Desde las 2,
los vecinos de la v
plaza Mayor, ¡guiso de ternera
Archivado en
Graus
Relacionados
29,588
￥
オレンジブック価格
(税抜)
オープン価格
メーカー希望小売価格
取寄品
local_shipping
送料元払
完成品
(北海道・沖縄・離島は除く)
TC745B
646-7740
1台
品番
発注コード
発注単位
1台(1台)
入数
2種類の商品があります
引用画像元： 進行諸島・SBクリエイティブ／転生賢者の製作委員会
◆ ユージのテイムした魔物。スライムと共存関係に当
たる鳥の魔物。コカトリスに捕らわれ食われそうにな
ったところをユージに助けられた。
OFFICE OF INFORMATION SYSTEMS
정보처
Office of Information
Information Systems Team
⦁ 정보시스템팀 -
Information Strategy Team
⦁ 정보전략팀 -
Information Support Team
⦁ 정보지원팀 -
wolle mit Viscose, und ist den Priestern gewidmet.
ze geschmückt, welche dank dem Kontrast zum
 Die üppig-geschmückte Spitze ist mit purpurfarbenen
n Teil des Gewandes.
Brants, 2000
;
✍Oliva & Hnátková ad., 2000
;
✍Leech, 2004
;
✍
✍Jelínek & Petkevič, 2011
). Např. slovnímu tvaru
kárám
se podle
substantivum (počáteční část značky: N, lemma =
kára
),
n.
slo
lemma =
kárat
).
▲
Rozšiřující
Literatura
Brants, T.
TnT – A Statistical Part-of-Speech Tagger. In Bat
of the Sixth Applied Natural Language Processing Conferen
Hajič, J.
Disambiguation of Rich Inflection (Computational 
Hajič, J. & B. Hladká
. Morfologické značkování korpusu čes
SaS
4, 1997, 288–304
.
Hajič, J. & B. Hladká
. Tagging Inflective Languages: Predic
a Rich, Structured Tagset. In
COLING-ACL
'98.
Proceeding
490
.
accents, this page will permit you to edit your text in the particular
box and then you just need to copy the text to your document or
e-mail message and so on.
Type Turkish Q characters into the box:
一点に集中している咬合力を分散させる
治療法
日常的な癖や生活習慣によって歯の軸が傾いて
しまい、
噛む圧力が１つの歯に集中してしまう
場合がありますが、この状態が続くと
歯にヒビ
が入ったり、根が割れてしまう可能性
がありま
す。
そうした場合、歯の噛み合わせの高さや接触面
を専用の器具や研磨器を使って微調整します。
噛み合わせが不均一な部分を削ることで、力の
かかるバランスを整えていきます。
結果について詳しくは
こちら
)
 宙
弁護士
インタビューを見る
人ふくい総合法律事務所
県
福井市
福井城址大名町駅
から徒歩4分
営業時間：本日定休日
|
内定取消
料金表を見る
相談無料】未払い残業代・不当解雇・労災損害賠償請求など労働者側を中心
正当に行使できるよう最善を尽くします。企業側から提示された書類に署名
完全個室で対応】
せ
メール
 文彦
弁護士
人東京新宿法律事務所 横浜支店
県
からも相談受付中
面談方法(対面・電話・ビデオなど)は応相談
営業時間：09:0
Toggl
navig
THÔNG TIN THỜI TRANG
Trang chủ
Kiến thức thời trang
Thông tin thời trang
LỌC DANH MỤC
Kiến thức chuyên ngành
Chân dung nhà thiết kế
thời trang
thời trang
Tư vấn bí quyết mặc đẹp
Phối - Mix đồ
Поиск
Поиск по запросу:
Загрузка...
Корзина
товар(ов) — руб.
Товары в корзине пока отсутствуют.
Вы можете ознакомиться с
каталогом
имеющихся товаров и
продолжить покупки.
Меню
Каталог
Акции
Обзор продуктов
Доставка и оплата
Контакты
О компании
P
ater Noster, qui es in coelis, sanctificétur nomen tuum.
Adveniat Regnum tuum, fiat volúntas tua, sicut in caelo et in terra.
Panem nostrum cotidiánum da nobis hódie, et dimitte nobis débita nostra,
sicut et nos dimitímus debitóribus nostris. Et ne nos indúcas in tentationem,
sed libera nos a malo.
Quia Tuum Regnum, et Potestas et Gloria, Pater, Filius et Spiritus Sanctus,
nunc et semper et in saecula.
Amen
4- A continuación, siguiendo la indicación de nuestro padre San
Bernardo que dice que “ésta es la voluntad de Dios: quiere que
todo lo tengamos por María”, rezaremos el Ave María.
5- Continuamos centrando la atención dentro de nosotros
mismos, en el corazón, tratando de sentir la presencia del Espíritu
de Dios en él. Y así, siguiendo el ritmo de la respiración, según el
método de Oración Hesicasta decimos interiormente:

Assignment =>
Return the full listing exactly as written.

Solved problem =>
Desde las 2,
los vecinos de la v
plaza Mayor, ¡guiso de ternera
Archivado en
Graus
Relacionados
29,588
￥
オレンジブック価格
(税抜)
オープン価格
メーカー希望小売価格
取寄品
local_shipping
送料元払
完成品
(北海道・沖縄・離島は除く)
TC745B
646-7740
1台
品番
発注コード
発注単位
1台(1台)
入数
2種類の商品があります
引用画像元： 進行諸島・SBクリエイティブ／転生賢者の製作委員会
◆ ユージのテイムした魔物。スライムと共存関係に当
たる鳥の魔物。コカトリスに捕らわれ食われそうにな
ったところをユージに助けられた。
OFFICE OF INFORMATION SYSTEMS
정보처
Office of Information
Information Systems Team
⦁ 정보시스템팀 -
Information Strategy Team
⦁ 정보전략팀 -
Information Support Team
⦁ 정보지원팀 -
wolle mit Viscose, und ist den Priestern gewidmet.
ze geschmückt, welche dank dem Kontrast zum
 Die üppig-geschmückte Spitze ist mit purpurfarbenen
n Teil des Gewandes.
Brants, 2000
;
✍Oliva & Hnátková ad., 2000
;
✍Leech, 2004
;
✍
✍Jelínek & Petkevič, 2011
). Např. slovnímu tvaru
kárám
se podle
substantivum (počáteční část značky: N, lemma =
kára
),
n.
slo
lemma =
kárat
).
▲
Rozšiřující
Literatura
Brants, T.
TnT – A Statistical Part-of-Speech Tagger. In Bat
of the Sixth Applied Natural Language Processing Conferen
Hajič, J.
Disambiguation of Rich Inflection (Computational 
Hajič, J. & B. Hladká
. Morfologické značkování korpusu čes
SaS
4, 1997, 288–304
.
Hajič, J. & B. Hladká
. Tagging Inflective Languages: Predic
a Rich, Structured Tagset. In
COLING-ACL
'98.
Proceeding
490
.
accents, this page will permit you to edit your text in the particular
box and then you just need to copy the text to your document or
e-mail message and so on.
Type Turkish Q characters into the box:
一点に集中している咬合力を分散させる
治療法
日常的な癖や生活習慣によって歯の軸が傾いて
しまい、
噛む圧力が１つの歯に集中してしまう
場合がありますが、この状態が続くと
歯にヒビ
が入ったり、根が割れてしまう可能性
がありま
す。
そうした場合、歯の噛み合わせの高さや接触面
を専用の器具や研磨器を使って微調整します。
噛み合わせが不均一な部分を削ることで、力の
かかるバランスを整えていきます。
結果について詳しくは
こちら
)
 宙
弁護士
インタビューを見る
人ふくい総合法律事務所
県
福井市
福井城址大名町駅
から徒歩4分
営業時間：本日定休日
|
内定取消
料金表を見る
相談無料】未払い残業代・不当解雇・労災損害賠償請求など労働者側を中心
正当に行使できるよう最善を尽くします。企業側から提示された書類に署名
完全個室で対応】
せ
メール
 文彦
弁護士
人東京新宿法律事務所 横浜支店
県
からも相談受付中
面談方法(対面・電話・ビデオなど)は応相談
営業時間：09:0
Toggl
navig
THÔNG TIN THỜI TRANG
Trang chủ
Kiến thức thời trang
Thông tin thời trang
LỌC DANH MỤC
Kiến thức chuyên ngành
Chân dung nhà thiết kế
thời trang
thời trang
Tư vấn bí quyết mặc đẹp
Phối - Mix đồ
Поиск
Поиск по запросу:
Загрузка...
Корзина
товар(ов) — руб.
Товары в корзине пока отсутствуют.
Вы можете ознакомиться с
каталогом
имеющихся товаров и
продолжить покупки.
Меню
Каталог
Акции
Обзор продуктов
Доставка и оплата
Контакты
О компании
P
ater Noster, qui es in coelis, sanctificétur nomen tuum.
Adveniat Regnum tuum, fiat volúntas tua, sicut in caelo et in terra.
Panem nostrum cotidiánum da nobis hódie, et dimitte nobis débita nostra,
sicut et nos dimitímus debitóribus nostris. Et ne nos indúcas in tentationem,
sed libera nos a malo.
Quia Tuum Regnum, et Potestas et Gloria, Pater, Filius et Spiritus Sanctus,
nunc et semper et in saecula.
Amen
4- A continuación, siguiendo la indicación de nuestro padre San
Bernardo que dice que “ésta es la voluntad de Dios: quiere que
todo lo tengamos por María”, rezaremos el Ave María.
5- Continuamos centrando la atención dentro de nosotros
mismos, en el corazón, tratando de sentir la presencia del Espíritu
de Dios en él. Y así, siguiendo el ritmo de la respiración, según el
método de Oración Hesicasta decimos interiormente:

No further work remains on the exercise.